▶ _Your instructions_
In the records below, some lines hold the word "worn". Copy each of those lines.

─── Data records ───

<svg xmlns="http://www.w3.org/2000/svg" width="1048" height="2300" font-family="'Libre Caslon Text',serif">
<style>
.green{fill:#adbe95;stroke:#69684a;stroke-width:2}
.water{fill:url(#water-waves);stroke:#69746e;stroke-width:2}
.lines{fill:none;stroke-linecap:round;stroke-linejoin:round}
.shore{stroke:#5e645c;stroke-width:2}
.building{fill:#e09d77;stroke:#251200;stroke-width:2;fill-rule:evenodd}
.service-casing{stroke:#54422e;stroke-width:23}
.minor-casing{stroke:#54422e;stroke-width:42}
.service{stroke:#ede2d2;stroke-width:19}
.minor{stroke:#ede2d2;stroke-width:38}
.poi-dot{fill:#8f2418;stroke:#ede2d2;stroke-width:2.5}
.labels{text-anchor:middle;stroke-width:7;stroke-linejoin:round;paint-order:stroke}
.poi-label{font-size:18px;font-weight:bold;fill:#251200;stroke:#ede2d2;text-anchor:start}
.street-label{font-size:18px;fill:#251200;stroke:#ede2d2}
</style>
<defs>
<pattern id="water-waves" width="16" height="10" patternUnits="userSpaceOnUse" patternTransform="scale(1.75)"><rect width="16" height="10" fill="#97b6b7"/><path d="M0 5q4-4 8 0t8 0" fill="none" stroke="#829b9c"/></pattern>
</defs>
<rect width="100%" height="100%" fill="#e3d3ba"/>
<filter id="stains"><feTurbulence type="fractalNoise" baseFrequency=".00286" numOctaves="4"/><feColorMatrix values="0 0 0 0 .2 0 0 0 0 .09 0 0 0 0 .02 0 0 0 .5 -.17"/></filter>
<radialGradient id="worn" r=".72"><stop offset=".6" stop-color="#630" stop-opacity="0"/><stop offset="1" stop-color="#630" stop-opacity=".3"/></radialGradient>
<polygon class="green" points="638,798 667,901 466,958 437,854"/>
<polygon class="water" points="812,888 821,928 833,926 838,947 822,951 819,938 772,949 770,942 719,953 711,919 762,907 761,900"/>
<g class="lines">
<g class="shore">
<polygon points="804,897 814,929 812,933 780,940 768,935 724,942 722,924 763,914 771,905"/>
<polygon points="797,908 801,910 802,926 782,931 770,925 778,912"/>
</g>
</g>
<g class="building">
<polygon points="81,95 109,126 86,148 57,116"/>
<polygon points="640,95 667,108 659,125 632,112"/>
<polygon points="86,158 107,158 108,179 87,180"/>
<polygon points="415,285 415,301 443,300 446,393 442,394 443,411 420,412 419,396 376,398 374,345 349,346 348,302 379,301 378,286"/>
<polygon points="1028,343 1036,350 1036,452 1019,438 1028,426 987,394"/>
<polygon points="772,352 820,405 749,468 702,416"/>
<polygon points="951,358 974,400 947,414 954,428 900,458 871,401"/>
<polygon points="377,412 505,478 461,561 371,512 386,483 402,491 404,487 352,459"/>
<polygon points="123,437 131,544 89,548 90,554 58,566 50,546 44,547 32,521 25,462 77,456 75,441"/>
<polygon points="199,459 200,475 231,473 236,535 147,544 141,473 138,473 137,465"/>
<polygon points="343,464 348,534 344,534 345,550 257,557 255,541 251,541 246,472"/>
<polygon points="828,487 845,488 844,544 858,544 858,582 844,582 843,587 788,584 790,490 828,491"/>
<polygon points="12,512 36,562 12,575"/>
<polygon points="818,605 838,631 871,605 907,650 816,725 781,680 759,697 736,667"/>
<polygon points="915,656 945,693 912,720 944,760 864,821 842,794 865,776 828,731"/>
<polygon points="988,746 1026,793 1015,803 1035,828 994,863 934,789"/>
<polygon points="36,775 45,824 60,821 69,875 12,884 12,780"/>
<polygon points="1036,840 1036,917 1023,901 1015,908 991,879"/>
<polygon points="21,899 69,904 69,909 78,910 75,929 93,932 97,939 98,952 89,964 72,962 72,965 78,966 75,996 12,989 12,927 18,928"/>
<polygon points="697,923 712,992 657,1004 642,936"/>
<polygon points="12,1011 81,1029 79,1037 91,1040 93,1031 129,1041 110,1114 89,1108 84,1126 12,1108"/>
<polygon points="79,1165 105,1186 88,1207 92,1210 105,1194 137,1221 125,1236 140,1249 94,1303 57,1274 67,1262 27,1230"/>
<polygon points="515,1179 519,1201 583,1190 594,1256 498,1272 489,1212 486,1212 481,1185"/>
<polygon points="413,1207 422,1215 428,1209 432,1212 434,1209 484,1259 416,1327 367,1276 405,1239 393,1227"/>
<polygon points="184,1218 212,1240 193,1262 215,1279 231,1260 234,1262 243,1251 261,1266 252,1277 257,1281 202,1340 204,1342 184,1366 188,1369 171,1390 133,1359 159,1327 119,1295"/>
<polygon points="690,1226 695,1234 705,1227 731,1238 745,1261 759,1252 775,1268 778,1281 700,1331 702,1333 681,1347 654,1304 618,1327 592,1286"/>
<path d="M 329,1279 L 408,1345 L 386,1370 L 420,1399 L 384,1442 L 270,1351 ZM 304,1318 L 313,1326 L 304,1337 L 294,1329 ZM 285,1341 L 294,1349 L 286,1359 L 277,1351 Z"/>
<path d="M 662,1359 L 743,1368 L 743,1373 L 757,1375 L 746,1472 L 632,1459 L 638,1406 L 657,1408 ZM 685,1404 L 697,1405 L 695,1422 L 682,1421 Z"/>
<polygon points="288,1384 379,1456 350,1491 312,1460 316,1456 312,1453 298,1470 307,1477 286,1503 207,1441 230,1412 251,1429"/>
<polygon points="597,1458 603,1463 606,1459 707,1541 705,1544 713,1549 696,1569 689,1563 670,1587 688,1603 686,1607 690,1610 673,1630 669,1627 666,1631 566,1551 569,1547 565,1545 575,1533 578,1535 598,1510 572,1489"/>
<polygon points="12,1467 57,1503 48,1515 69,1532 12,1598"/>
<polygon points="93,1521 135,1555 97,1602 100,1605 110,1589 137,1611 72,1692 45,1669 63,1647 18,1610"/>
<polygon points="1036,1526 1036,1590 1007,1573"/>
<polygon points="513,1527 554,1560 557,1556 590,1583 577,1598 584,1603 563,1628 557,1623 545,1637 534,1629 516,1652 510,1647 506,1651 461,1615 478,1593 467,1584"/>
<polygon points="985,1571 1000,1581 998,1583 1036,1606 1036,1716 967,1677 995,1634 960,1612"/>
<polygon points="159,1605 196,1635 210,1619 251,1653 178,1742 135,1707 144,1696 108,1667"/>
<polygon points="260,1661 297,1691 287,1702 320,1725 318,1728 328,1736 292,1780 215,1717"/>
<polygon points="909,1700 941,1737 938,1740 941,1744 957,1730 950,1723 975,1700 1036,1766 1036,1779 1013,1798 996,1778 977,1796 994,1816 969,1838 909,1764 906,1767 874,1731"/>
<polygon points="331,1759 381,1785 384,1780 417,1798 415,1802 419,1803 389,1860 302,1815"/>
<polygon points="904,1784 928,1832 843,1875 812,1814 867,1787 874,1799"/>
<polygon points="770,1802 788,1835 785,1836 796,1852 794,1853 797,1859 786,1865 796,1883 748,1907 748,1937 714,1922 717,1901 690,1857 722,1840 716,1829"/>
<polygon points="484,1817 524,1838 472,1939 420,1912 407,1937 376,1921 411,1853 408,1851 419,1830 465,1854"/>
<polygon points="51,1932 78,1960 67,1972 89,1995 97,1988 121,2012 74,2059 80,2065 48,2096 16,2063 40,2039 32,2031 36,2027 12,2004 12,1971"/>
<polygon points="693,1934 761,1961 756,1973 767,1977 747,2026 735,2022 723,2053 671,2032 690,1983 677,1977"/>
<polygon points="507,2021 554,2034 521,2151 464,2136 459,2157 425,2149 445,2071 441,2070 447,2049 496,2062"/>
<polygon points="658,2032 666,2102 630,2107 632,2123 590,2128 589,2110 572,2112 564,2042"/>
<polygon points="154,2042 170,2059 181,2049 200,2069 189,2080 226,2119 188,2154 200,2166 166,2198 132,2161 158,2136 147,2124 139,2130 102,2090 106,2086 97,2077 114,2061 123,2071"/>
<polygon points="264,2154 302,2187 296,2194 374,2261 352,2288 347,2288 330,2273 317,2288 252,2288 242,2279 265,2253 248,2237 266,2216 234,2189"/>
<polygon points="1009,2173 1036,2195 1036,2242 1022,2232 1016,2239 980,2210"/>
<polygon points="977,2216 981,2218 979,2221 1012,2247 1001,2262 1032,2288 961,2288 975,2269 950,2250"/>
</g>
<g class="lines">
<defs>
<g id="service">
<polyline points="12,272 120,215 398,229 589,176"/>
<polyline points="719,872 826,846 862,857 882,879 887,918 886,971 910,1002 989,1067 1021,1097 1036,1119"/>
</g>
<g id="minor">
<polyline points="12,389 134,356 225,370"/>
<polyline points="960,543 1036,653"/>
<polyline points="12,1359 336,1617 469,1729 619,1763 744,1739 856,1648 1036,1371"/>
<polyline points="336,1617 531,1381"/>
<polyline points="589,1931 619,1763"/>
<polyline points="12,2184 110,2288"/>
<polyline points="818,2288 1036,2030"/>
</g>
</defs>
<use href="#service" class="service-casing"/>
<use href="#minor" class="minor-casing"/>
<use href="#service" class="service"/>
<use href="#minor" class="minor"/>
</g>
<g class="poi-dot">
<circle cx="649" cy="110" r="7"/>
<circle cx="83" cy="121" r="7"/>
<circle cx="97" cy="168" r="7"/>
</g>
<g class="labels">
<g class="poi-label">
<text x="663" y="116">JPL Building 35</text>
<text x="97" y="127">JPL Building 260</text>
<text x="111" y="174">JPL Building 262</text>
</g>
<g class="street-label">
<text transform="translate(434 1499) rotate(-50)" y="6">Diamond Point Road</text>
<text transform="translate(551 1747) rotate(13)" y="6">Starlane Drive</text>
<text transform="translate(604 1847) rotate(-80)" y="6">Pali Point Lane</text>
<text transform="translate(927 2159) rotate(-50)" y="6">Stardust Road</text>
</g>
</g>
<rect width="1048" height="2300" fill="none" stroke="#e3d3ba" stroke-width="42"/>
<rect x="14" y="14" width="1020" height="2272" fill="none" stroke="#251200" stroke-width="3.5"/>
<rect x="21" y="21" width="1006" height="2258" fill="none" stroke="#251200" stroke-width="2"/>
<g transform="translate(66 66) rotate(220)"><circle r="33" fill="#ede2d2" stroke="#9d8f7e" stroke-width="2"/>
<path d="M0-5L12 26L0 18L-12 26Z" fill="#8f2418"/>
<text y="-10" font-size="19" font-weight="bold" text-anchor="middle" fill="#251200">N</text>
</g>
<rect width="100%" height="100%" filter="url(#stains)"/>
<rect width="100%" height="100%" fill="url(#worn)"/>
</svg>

───
─── Data records ───

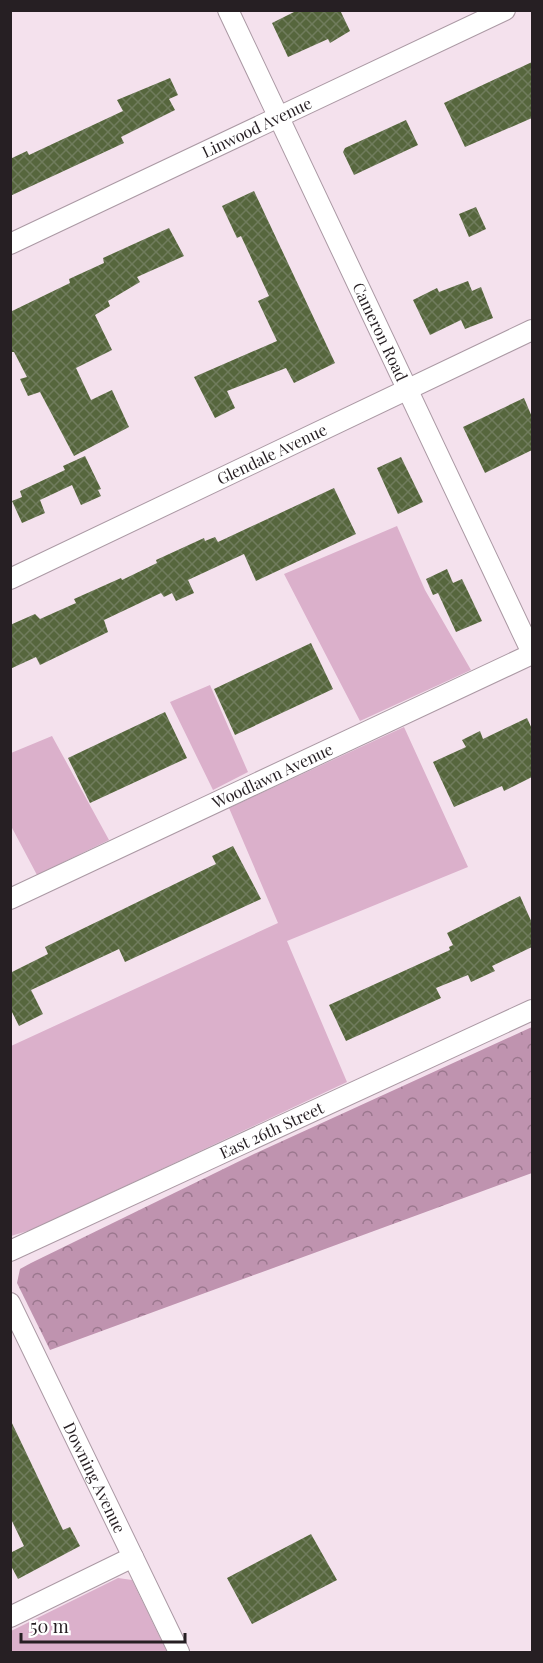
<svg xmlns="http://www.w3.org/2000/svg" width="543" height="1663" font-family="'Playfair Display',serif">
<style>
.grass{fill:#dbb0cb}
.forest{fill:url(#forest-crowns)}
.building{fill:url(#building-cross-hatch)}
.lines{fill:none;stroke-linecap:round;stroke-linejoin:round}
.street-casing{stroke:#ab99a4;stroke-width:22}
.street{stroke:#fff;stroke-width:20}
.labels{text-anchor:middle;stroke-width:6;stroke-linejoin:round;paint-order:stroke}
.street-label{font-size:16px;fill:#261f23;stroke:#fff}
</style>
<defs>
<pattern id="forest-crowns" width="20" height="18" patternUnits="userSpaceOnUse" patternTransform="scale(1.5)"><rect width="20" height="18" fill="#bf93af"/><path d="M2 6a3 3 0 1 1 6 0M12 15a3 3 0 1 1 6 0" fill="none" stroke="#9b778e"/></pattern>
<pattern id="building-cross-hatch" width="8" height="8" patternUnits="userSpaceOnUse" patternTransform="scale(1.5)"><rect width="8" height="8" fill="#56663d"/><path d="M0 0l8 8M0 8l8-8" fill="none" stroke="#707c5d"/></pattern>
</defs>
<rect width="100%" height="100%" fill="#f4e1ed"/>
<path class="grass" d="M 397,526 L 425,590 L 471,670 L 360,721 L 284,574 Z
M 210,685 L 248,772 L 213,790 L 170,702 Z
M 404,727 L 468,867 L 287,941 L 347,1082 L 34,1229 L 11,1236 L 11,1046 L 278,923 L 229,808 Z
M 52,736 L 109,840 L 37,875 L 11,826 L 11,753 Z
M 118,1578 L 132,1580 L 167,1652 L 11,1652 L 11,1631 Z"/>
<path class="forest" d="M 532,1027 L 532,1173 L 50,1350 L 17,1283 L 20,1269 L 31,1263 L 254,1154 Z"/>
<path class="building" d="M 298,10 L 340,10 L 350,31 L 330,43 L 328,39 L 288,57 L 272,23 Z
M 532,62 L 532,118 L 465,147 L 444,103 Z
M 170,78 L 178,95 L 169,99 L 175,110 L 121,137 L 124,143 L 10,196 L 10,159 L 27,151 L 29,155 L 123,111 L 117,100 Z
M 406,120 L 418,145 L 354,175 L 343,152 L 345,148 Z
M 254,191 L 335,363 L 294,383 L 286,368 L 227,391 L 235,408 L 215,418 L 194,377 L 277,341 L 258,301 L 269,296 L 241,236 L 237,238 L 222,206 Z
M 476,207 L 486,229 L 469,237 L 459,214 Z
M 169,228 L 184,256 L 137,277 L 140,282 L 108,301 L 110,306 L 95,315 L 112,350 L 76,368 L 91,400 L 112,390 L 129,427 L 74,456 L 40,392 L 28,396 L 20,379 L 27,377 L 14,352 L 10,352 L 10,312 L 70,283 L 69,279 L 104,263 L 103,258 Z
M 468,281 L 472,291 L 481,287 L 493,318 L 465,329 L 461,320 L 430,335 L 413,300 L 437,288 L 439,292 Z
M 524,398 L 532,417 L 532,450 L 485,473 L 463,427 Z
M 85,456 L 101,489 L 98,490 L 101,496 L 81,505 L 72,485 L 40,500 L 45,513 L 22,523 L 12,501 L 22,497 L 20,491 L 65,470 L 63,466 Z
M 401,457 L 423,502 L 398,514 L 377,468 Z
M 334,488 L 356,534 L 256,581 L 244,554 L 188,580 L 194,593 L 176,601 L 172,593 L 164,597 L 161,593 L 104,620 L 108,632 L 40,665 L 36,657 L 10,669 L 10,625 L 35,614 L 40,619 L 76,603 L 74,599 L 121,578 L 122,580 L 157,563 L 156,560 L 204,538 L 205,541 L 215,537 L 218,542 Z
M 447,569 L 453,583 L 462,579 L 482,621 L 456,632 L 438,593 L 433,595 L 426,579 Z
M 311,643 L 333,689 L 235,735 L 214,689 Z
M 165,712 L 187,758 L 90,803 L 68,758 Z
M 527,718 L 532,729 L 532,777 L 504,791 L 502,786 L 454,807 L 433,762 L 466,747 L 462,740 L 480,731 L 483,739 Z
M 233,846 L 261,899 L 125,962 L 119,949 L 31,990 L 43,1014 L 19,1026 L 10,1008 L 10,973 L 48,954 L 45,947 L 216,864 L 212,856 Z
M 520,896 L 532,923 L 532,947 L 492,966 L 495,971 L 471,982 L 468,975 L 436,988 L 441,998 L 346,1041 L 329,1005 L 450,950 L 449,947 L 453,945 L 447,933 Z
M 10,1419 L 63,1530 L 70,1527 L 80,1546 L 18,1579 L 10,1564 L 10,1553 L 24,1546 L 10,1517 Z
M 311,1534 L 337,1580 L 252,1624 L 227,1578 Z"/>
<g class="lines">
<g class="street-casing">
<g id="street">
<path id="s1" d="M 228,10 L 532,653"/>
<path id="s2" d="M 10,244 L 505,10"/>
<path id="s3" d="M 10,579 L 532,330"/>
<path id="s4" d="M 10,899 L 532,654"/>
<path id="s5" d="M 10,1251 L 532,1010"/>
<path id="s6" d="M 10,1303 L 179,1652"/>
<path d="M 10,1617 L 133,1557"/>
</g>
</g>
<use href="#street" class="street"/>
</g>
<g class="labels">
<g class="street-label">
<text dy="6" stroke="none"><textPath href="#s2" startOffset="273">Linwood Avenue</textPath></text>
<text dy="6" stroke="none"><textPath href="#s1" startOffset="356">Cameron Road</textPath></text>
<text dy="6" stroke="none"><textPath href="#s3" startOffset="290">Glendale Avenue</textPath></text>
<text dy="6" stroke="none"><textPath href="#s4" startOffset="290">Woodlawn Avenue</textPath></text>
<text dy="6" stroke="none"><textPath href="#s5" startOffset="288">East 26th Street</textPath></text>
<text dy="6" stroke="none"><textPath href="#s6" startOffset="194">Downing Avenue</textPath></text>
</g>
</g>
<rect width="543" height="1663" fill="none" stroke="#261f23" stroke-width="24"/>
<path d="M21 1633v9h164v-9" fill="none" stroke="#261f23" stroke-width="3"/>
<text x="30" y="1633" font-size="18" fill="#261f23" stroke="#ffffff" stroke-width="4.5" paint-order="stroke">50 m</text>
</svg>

───

▶ _Solution for this problem_
<radialGradient id="worn" r=".72"><stop offset=".6" stop-color="#630" stop-opacity="0"/><stop offset="1" stop-color="#630" stop-opacity=".3"/></radialGradient>
<rect width="100%" height="100%" fill="url(#worn)"/>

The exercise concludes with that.